Below are the eight steps that I summarized from studying Hillhouse’s investments.

  1. Start with the history of an industry. We want to go back as far as possible, preferably since the time the industry was founded.
  2. Study the best business models and the greatest companies in the history of the industry.
  3. Understand the historic underlying drivers of growth of the industry.
  4. Ask why businesses in the industry earn a high return on capital or low return on capital and try to come up with answers.
  5. Study the past failures in the industry.
  6. Figure out the similarities and differences of the industry dynamics between two different nations.
  7. Find the potential “doppleganger” in the less advanced nation.
  8. Keep recalibrating the thesis as more evidence comes in.

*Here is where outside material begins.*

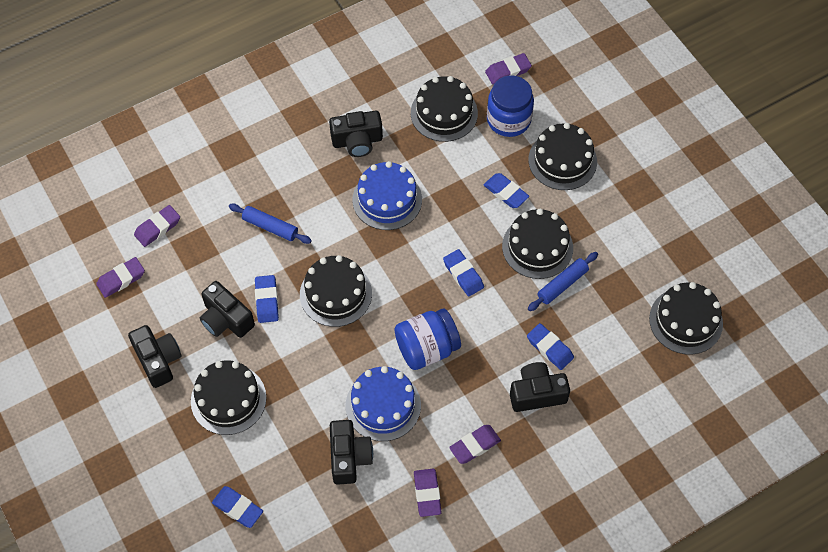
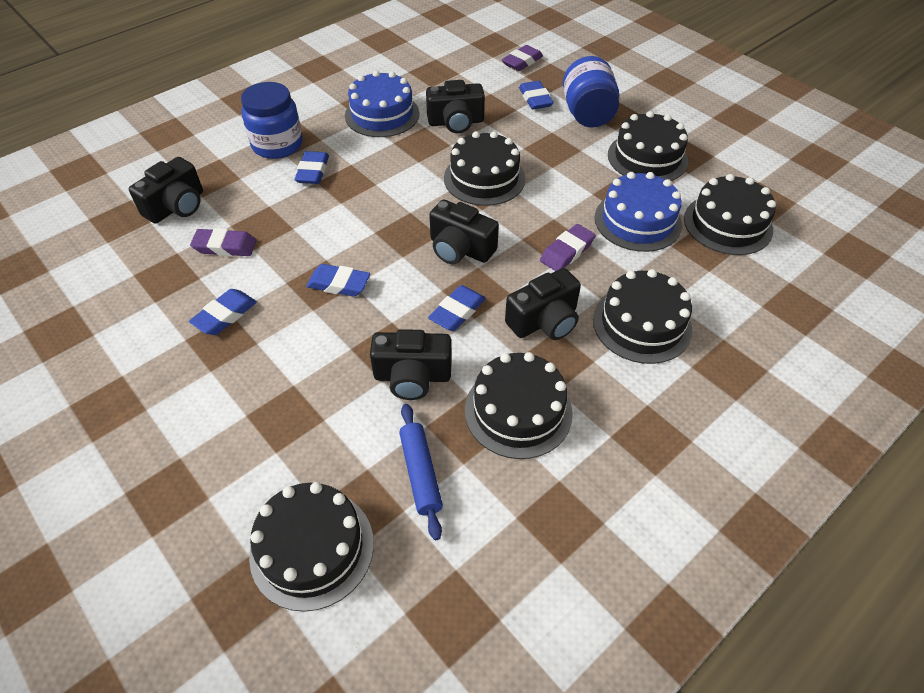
blue rolling pin: 2 -> 1
purple eraser: 5 -> 3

You can tell that this is extremely time consuming. When conducting the research, we also need to remind ourselves that we need to keep an open mind and acknowledge that we might have missed some key information in our analysis. And sometimes what’s frustrating and humbling is even after hundreds or even thousands hours of research, we still can’t prove ourselves right or wrong. Here I find comfort in Richard Feyman’s wit: “We are never definitely right, we can only be sure we are wrong.”

In the next few weeks or months, I’ll try to put up an article series detailing my research on the pharmaceutical distribution industry including what I’ve learned from the “Big 3” in the U.S. and what I see in China’s pharmaceutical distribution industry.

If there are any particular questions or issues you want me to address, please leave your comments.

About the author:

A global value investor constantly seeking to acquire worldly wisdom. My investment philosophy has been inspired by Warren Buffett, Charlie Munger, Howard Marks, Chuck Akre, Li Lu, Zhang Lei and Peter Lynch.

Rating: 5.0/5 (2 votes)



Thomas Macpherson
Thomas Macpherson premium member - 8 months ago

Great stuff Grahamites. Similar approch to what I use in the few industries I invest in. I've found the major segments of healthcare - pharma, wholesaler, PBMs, pharmacy, medical device, clinical care, informatics, etc. takes about 2 years to truly get a sound understanding. It then takes about 2-3 weeks each year to keep on top of new developments. Time travel takes a great deal of time and quality data but I think it pays off in the long run. Thanks again. - Tom

Grahamites premium member - 8 months ago

Thanks Tom. I totally agree it takes a great deal of time and quality data. Also agree it pays off in the long run. It would be great if you can share an example or two in your future write-ups. Meanwhile, I look forward to your comments on my pharma distributor articles.